* [Goal of the exercise] Scan the material for the word "nebo" and return every matching line.

* [Extracted entries]

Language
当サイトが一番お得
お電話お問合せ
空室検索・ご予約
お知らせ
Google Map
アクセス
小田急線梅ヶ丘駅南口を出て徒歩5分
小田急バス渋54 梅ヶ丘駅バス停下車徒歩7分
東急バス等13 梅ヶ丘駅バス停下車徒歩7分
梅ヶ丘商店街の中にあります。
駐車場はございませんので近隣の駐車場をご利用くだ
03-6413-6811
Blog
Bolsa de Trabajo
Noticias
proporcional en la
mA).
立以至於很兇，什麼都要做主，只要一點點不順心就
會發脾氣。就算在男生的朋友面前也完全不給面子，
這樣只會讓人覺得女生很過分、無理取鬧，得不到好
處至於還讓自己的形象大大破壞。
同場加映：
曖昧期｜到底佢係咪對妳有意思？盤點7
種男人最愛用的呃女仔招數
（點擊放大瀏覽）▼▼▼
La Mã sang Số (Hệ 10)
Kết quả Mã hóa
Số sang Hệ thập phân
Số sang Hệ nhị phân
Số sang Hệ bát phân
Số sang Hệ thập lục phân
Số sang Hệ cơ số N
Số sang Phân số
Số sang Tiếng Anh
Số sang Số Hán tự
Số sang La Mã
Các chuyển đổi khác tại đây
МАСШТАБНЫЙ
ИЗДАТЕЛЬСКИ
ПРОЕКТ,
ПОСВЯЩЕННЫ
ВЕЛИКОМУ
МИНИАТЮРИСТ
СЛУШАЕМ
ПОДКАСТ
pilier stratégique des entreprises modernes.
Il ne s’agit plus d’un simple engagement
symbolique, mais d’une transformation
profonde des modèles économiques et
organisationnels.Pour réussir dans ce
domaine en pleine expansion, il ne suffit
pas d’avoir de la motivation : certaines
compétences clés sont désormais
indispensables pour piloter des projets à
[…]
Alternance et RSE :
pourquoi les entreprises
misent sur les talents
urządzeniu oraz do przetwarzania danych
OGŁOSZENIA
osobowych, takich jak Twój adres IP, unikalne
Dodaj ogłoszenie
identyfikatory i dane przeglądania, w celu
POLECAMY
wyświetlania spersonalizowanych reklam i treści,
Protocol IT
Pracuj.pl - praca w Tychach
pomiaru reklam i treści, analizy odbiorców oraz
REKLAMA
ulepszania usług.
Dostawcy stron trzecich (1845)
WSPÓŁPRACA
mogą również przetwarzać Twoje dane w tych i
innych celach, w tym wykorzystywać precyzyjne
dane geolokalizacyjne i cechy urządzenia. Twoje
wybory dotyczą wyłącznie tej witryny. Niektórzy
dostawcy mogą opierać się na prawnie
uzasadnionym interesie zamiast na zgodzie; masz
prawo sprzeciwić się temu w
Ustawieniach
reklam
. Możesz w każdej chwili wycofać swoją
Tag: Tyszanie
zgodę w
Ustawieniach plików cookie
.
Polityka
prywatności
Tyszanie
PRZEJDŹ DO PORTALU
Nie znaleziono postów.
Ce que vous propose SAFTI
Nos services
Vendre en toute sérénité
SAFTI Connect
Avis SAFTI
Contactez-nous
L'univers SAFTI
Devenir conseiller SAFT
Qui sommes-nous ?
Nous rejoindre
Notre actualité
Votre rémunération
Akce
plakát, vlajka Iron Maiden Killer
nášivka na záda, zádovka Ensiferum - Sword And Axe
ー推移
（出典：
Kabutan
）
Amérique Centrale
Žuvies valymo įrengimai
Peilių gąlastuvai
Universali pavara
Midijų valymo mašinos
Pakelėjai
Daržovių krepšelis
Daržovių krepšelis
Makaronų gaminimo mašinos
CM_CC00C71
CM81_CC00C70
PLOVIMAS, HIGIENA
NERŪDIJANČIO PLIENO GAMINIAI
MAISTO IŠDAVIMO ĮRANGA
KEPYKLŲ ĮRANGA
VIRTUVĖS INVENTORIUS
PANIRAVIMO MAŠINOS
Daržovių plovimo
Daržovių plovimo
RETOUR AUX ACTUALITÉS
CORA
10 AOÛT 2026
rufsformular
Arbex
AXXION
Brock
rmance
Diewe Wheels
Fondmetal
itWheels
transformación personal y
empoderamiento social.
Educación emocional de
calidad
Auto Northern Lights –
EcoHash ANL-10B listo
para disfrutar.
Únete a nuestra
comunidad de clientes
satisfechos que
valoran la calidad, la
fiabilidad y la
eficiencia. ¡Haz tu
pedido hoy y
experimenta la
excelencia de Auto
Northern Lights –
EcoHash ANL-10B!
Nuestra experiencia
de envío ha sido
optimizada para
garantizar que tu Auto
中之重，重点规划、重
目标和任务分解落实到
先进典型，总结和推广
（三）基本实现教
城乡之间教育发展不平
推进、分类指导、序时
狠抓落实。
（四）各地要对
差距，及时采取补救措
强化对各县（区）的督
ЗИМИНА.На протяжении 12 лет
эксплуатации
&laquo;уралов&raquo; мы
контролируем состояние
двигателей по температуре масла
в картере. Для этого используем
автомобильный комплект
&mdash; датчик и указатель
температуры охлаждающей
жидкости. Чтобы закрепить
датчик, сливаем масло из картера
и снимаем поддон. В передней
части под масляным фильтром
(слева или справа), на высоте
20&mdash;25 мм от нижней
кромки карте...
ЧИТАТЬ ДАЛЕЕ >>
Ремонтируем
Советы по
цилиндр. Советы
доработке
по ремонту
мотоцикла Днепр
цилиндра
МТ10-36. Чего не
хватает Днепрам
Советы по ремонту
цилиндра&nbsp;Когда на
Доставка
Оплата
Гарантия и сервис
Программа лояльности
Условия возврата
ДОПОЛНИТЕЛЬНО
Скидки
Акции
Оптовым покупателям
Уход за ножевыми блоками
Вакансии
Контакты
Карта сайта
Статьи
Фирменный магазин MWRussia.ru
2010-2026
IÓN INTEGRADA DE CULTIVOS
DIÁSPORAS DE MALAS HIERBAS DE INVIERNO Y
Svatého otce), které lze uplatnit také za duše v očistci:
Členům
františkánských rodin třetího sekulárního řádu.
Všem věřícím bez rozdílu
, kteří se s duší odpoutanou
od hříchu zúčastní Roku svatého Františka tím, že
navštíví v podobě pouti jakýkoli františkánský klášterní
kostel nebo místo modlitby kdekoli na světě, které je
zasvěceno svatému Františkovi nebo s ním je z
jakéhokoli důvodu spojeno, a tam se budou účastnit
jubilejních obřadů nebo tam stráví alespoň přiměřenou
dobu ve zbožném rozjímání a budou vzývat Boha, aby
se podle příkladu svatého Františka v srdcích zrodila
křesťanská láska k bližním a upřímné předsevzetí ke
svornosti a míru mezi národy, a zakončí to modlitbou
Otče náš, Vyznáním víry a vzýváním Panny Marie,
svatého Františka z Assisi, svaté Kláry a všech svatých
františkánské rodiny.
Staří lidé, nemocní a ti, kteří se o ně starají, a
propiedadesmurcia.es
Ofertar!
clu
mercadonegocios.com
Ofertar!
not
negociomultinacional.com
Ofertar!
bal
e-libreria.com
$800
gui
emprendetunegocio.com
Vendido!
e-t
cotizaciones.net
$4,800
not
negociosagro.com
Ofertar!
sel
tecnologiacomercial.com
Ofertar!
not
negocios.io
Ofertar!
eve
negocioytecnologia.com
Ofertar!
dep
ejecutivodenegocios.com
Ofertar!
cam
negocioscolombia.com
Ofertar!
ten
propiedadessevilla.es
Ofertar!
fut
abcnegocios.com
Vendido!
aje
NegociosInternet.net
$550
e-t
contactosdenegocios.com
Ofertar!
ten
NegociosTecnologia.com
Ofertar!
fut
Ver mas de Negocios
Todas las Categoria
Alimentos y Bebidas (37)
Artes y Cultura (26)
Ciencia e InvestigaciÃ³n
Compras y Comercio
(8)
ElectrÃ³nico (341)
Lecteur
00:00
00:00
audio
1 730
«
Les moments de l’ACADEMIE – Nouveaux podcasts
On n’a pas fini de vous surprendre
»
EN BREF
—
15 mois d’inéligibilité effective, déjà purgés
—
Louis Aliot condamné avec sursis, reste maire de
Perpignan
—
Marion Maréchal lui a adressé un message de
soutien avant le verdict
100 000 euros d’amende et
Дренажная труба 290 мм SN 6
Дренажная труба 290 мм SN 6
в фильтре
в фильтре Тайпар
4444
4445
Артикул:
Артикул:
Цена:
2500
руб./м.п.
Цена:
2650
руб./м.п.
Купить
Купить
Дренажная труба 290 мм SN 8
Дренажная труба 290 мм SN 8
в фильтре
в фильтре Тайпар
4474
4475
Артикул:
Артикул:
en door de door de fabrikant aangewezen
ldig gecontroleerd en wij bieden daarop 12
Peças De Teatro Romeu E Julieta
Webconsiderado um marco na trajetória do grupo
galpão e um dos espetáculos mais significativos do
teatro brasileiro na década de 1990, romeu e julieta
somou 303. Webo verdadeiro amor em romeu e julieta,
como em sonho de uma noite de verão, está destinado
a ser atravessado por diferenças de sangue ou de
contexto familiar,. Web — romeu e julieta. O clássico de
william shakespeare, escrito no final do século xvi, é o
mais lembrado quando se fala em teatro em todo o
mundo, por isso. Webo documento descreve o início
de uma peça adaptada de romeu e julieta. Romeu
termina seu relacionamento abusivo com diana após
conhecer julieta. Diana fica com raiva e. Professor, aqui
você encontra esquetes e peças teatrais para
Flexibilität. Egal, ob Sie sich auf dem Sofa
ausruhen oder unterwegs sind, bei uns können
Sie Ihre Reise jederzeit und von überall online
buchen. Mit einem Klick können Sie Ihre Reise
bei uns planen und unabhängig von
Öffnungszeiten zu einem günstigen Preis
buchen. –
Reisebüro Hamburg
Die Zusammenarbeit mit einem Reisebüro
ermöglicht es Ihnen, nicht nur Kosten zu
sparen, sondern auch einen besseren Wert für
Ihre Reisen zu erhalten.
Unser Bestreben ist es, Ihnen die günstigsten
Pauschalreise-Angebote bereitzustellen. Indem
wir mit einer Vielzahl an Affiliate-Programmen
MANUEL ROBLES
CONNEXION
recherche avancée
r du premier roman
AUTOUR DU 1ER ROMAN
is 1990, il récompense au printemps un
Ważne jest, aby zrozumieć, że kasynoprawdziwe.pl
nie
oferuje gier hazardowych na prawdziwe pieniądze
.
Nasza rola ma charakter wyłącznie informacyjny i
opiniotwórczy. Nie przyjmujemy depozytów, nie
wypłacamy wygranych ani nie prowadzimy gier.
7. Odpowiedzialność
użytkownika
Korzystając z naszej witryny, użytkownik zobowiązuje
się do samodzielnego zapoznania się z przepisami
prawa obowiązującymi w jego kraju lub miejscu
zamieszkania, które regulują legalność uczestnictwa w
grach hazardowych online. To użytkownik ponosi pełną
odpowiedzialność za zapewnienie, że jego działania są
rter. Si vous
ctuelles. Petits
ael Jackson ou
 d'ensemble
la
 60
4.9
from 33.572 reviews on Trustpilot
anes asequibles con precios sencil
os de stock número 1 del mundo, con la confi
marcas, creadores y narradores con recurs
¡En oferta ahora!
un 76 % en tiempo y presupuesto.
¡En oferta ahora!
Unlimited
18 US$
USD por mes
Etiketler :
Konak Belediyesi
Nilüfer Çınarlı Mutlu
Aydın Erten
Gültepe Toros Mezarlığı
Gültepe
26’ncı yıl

* [Result below]
kostel nebo místo modlitby kdekoli na světě, které je
zasvěceno svatému Františkovi nebo s ním je z
jubilejních obřadů nebo tam stráví alespoň přiměřenou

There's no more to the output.